» TASK INSTRUCTIONS: Skip the images and repeat every entry word for word.

» Stored items:
▼
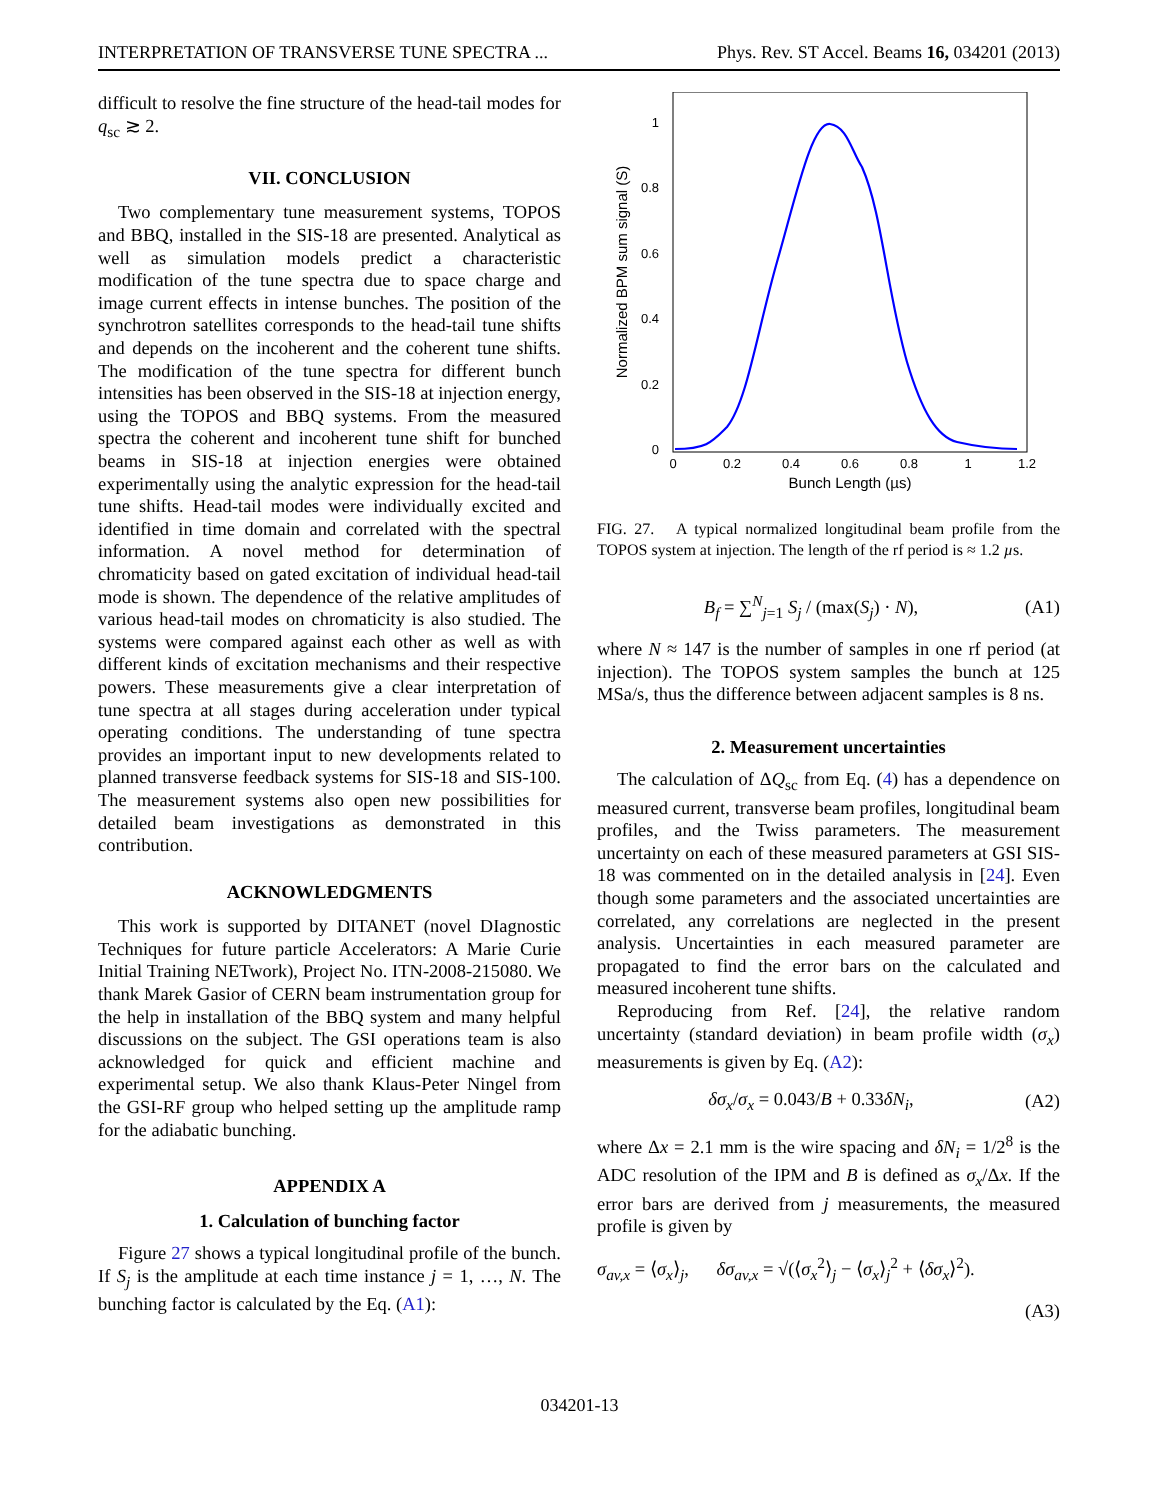INTERPRETATION OF TRANSVERSE TUNE SPECTRA ... Phys. Rev. ST Accel. Beams 16, 034201 (2013)
difficult to resolve the fine structure of the head-tail modes for q<sub>sc</sub> ≳ 2.
VII. CONCLUSION
Two complementary tune measurement systems, TOPOS and BBQ, installed in the SIS-18 are presented. Analytical as well as simulation models predict a characteristic modification of the tune spectra due to space charge and image current effects in intense bunches. The position of the synchrotron satellites corresponds to the head-tail tune shifts and depends on the incoherent and the coherent tune shifts. The modification of the tune spectra for different bunch intensities has been observed in the SIS-18 at injection energy, using the TOPOS and BBQ systems. From the measured spectra the coherent and incoherent tune shift for bunched beams in SIS-18 at injection energies were obtained experimentally using the analytic expression for the head-tail tune shifts. Head-tail modes were individually excited and identified in time domain and correlated with the spectral information. A novel method for determination of chromaticity based on gated excitation of individual head-tail mode is shown. The dependence of the relative amplitudes of various head-tail modes on chromaticity is also studied. The systems were compared against each other as well as with different kinds of excitation mechanisms and their respective powers. These measurements give a clear interpretation of tune spectra at all stages during acceleration under typical operating conditions. The understanding of tune spectra provides an important input to new developments related to planned transverse feedback systems for SIS-18 and SIS-100. The measurement systems also open new possibilities for detailed beam investigations as demonstrated in this contribution.
ACKNOWLEDGMENTS
This work is supported by DITANET (novel DIagnostic Techniques for future particle Accelerators: A Marie Curie Initial Training NETwork), Project No. ITN-2008-215080. We thank Marek Gasior of CERN beam instrumentation group for the help in installation of the BBQ system and many helpful discussions on the subject. The GSI operations team is also acknowledged for quick and efficient machine and experimental setup. We also thank Klaus-Peter Ningel from the GSI-RF group who helped setting up the amplitude ramp for the adiabatic bunching.
APPENDIX A
1. Calculation of bunching factor
Figure 27 shows a typical longitudinal profile of the bunch. If S<sub>j</sub> is the amplitude at each time instance j = 1, …, N. The bunching factor is calculated by the Eq. (A1):
1
0.8
0.6
0.4
0.2
0
0
0.2
0.4
0.6
0.8
1
1.2
Bunch Length (µs)
Normalized BPM sum signal (S)
FIG. 27. A typical normalized longitudinal beam profile from the TOPOS system at injection. The length of the rf period is ≈ 1.2 µs.
B<sub>f</sub> = ∑<sup>N</sup><sub>j=1</sub> S<sub>j</sub> / (max(S<sub>j</sub>) · N), (A1)
where N ≈ 147 is the number of samples in one rf period (at injection). The TOPOS system samples the bunch at 125 MSa/s, thus the difference between adjacent samples is 8 ns.
2. Measurement uncertainties
The calculation of ΔQ<sub>sc</sub> from Eq. (4) has a dependence on measured current, transverse beam profiles, longitudinal beam profiles, and the Twiss parameters. The measurement uncertainty on each of these measured parameters at GSI SIS-18 was commented on in the detailed analysis in [24]. Even though some parameters and the associated uncertainties are correlated, any correlations are neglected in the present analysis. Uncertainties in each measured parameter are propagated to find the error bars on the calculated and measured incoherent tune shifts.
Reproducing from Ref. [24], the relative random uncertainty (standard deviation) in beam profile width (σ<sub>x</sub>) measurements is given by Eq. (A2):
δσ<sub>x</sub>/σ<sub>x</sub> = 0.043/B + 0.33δN<sub>i</sub>, (A2)
where Δx = 2.1 mm is the wire spacing and δN<sub>i</sub> = 1/2<sup>8</sup> is the ADC resolution of the IPM and B is defined as σ<sub>x</sub>/Δx. If the error bars are derived from j measurements, the measured profile is given by
σ<sub>av,x</sub> = ⟨σ<sub>x</sub>⟩<sub>j</sub>, δσ<sub>av,x</sub> = √(⟨σ<sub>x</sub><sup>2</sup>⟩<sub>j</sub> − ⟨σ<sub>x</sub>⟩<sub>j</sub><sup>2</sup> + ⟨δσ<sub>x</sub>⟩<sup>2</sup>).
(A3)
034201-13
▲
» RESULT OF THE TASK:
INTERPRETATION OF TRANSVERSE TUNE SPECTRA ... Phys. Rev. ST Accel. Beams 16, 034201 (2013)
difficult to resolve the fine structure of the head-tail modes for q<sub>sc</sub> ≳ 2.
VII. CONCLUSION
Two complementary tune measurement systems, TOPOS and BBQ, installed in the SIS-18 are presented. Analytical as well as simulation models predict a characteristic modification of the tune spectra due to space charge and image current effects in intense bunches. The position of the synchrotron satellites corresponds to the head-tail tune shifts and depends on the incoherent and the coherent tune shifts. The modification of the tune spectra for different bunch intensities has been observed in the SIS-18 at injection energy, using the TOPOS and BBQ systems. From the measured spectra the coherent and incoherent tune shift for bunched beams in SIS-18 at injection energies were obtained experimentally using the analytic expression for the head-tail tune shifts. Head-tail modes were individually excited and identified in time domain and correlated with the spectral information. A novel method for determination of chromaticity based on gated excitation of individual head-tail mode is shown. The dependence of the relative amplitudes of various head-tail modes on chromaticity is also studied. The systems were compared against each other as well as with different kinds of excitation mechanisms and their respective powers. These measurements give a clear interpretation of tune spectra at all stages during acceleration under typical operating conditions. The understanding of tune spectra provides an important input to new developments related to planned transverse feedback systems for SIS-18 and SIS-100. The measurement systems also open new possibilities for detailed beam investigations as demonstrated in this contribution.
ACKNOWLEDGMENTS
This work is supported by DITANET (novel DIagnostic Techniques for future particle Accelerators: A Marie Curie Initial Training NETwork), Project No. ITN-2008-215080. We thank Marek Gasior of CERN beam instrumentation group for the help in installation of the BBQ system and many helpful discussions on the subject. The GSI operations team is also acknowledged for quick and efficient machine and experimental setup. We also thank Klaus-Peter Ningel from the GSI-RF group who helped setting up the amplitude ramp for the adiabatic bunching.
APPENDIX A
1. Calculation of bunching factor
Figure 27 shows a typical longitudinal profile of the bunch. If S<sub>j</sub> is the amplitude at each time instance j = 1, …, N. The bunching factor is calculated by the Eq. (A1):
1
0.8
0.6
0.4
0.2
0
0
0.2
0.4
0.6
0.8
1
1.2
Bunch Length (µs)
Normalized BPM sum signal (S)
FIG. 27. A typical normalized longitudinal beam profile from the TOPOS system at injection. The length of the rf period is ≈ 1.2 µs.
B<sub>f</sub> = ∑<sup>N</sup><sub>j=1</sub> S<sub>j</sub> / (max(S<sub>j</sub>) · N), (A1)
where N ≈ 147 is the number of samples in one rf period (at injection). The TOPOS system samples the bunch at 125 MSa/s, thus the difference between adjacent samples is 8 ns.
2. Measurement uncertainties
The calculation of ΔQ<sub>sc</sub> from Eq. (4) has a dependence on measured current, transverse beam profiles, longitudinal beam profiles, and the Twiss parameters. The measurement uncertainty on each of these measured parameters at GSI SIS-18 was commented on in the detailed analysis in [24]. Even though some parameters and the associated uncertainties are correlated, any correlations are neglected in the present analysis. Uncertainties in each measured parameter are propagated to find the error bars on the calculated and measured incoherent tune shifts.
Reproducing from Ref. [24], the relative random uncertainty (standard deviation) in beam profile width (σ<sub>x</sub>) measurements is given by Eq. (A2):
δσ<sub>x</sub>/σ<sub>x</sub> = 0.043/B + 0.33δN<sub>i</sub>, (A2)
where Δx = 2.1 mm is the wire spacing and δN<sub>i</sub> = 1/2<sup>8</sup> is the ADC resolution of the IPM and B is defined as σ<sub>x</sub>/Δx. If the error bars are derived from j measurements, the measured profile is given by
σ<sub>av,x</sub> = ⟨σ<sub>x</sub>⟩<sub>j</sub>, δσ<sub>av,x</sub> = √(⟨σ<sub>x</sub><sup>2</sup>⟩<sub>j</sub> − ⟨σ<sub>x</sub>⟩<sub>j</sub><sup>2</sup> + ⟨δσ<sub>x</sub>⟩<sup>2</sup>).
(A3)
034201-13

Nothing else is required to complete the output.